Hello Everyone! Just Earned Basic :smile:

I have a question about how to craft features such that they lead to the best results for my Neural Networks.

Let me start with two examples I face in my current projects.

  • In one of my NNs I take wind direction as a input measured in degrees (0-360). It was brought to my attention that from an input perspective this might be a source of bias. If the wind shifts from NW to NE it will go from High 300’s to Below 50. This numerical represenation can lead to some strange cusps in my data when training the RNN

    • Part of my solution to this was to split wind direction in to 8 columns and have them be binary ether the wind is blowing this way or not
  • The other example is with some labels that I have applying to loan default prediction NN. If I transform these text labels such as “Credit Card Refinancing” or “Car Loan” in to numerical representations wouldn’t this cause bias based on which label gets which number? “Car Loan” (Mapped to 9) being some how better then “Credit Card Refinancing” (mapped to 2).

    • I had a similar idea of turning all these different purposes in to there own binary column that act an inputs

My main question is what is the name of this data problem and what are some of the more recent thoughts on how to handle converting text labels in to numerical representations that won’t inadvertently add bias to my network.

Wiki: Lesson 1
(David Gutman) #2

The term you’re looking for is “categorical variable”.

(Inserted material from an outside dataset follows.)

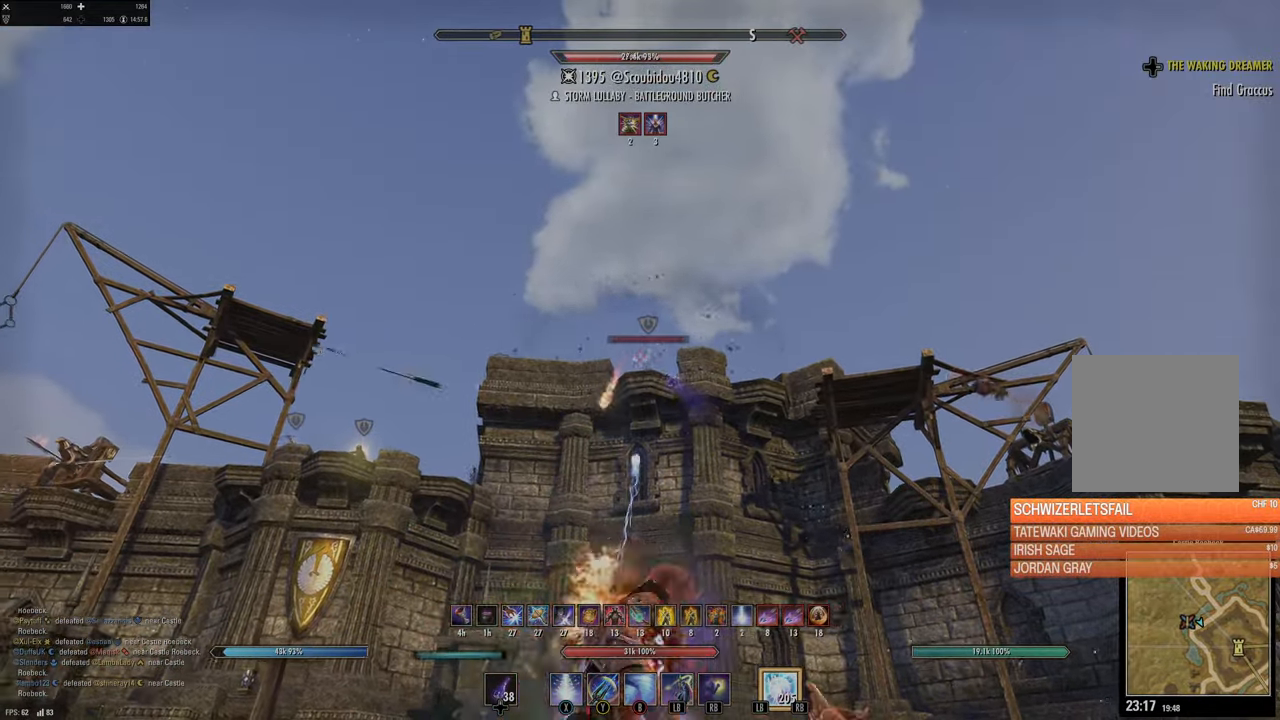
{"buttons": [], "left_stick": "left", "right_stick": "center", "events": [[33, "Y", "up"], [133, "Y", "down"], [183, "Y", "up"], [266, "Y", "down"], [266, "left_stick", "right"], [333, "Y", "up"], [383, "left_stick", "up"], [433, "left_stick", "left"]]}
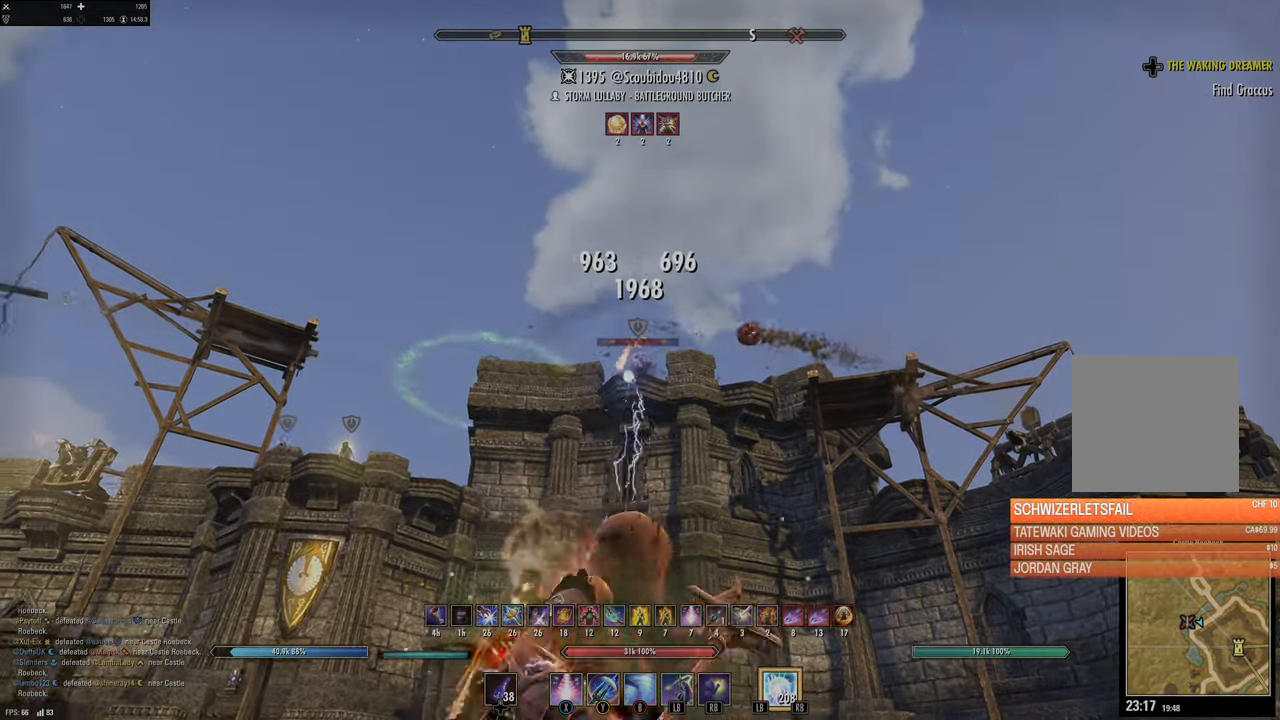
{"buttons": ["Y"], "left_stick": "up", "right_stick": "center", "events": [[50, "left_stick", "down"], [283, "R2", "down"], [350, "left_stick", "up"], [383, "R2", "up"], [416, "Y", "down"]]}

You need to one hot encode that column (aka dummy variables).

You only need to encode n - 1 of the categories since the last category can be defined by the rest as zero (and some methods you will need to leave one out).

There’s plenty of literature on this out there.

Alternatively you can try an embedding layer if there are many categories.

(Christopher Dossman) #3

Thanks for the quick and informative reply! Got plenty of reading ahead of me now. :smile:

(Jeremy Howard (Admin)) #4

We cover this in lesson 4 in particular, with another good example in lesson 7.